So as I understand it, all water from the DT goes to the settling filter, and then to either the white sump (dirty water) or black sump (clear water). Water is then pumped up to the refugium, which then drains water into the two tall cylinder tanks below it. These tanks can then be actuated to act as surges into the DT. You have powerhead grids to provide some uniform flow through the DT as well.
No.
The external loop goes like this:
DT > overflow > sump-run > settling tank > clear sump >pumps> raised fuge surge > DT
The settling tank will feed the dirty sump but that's connected back later. It's not part of the main flow.
The two large tanks under the raised fuge surge are opened to the water channels under ground. The two surge scrubber tanks over the DT are connected to the reef channels. These four tanks exchange water creating surge and anti-surge flow that is completely separate from the circulating loop above. There are no valves or actuators to the water connections. All actuation is at the air and vacuum lines over the tanks.

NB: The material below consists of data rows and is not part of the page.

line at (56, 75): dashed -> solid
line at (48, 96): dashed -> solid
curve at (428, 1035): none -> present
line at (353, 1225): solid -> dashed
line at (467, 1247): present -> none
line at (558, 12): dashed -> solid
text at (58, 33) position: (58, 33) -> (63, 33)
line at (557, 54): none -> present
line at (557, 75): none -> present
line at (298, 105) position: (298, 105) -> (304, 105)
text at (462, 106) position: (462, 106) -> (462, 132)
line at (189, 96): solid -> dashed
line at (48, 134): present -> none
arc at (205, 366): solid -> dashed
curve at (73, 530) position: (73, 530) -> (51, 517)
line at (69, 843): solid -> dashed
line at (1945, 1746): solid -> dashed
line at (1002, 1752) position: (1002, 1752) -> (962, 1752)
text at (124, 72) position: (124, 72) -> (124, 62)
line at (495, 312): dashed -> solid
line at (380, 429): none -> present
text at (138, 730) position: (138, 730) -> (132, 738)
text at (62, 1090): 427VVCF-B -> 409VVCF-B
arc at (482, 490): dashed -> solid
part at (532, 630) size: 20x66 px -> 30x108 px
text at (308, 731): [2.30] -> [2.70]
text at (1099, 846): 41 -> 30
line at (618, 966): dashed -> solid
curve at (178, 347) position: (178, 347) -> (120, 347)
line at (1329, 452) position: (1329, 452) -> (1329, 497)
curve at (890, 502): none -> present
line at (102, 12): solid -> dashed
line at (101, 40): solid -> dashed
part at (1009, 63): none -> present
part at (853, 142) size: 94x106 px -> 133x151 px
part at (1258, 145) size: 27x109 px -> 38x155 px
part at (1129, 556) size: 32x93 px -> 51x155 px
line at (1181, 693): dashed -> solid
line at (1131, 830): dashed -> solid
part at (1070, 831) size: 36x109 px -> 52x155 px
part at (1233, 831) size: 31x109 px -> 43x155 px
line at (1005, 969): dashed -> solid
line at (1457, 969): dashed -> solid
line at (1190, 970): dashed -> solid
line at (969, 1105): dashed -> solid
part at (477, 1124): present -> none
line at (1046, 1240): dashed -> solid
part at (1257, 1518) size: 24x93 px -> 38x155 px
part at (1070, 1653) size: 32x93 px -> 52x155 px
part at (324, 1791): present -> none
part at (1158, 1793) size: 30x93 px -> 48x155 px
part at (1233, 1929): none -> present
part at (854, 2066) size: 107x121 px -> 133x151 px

The powerheads are a separate third loop of flow. These create circulating clockwise and counter clockwise around the overflow going through the sealed water section in the back (with the cinderblock). This is independent of the external loop and the surge flow.
Now what I don't understand: Do you have a normal return, or is all the return through the surges? If so, where does it come from? I am assuming the vacuums come into play for the vertical algae scrubber pastures? How do those work? In the CAD there doesn't seem to be anything connected to the vertical tanks?
All the return is gravity fed back into the tank. That doesn't mean it's a surge. The return lines have valves that limit flow to create a steady return or open wide to create a surge. My intent is to have the 6 actuators connected to the level sensor in the fuge so that the flow is gradual but less than the refill rate by the pumps. Above a threshold, the gradual flow turns to surge to bring the fuge back down and restart the fill. Think of it as a very leaky surge. The external loop has no vacuums. All actuators are water valves.
The surge tanks have open channels to the water. All actuators are air/vacuum to pull water up or release it. The in-tank surges double as tanks that fish can swim up into to feed on the algae there.
I'm big on redundancy. The external loop has multiple pumps and multiple valves with emergency passive pipes.
The three loops are separate so if any one fails, the others will continue to work.
So if the vacuums fail, the powerheads and external loop work.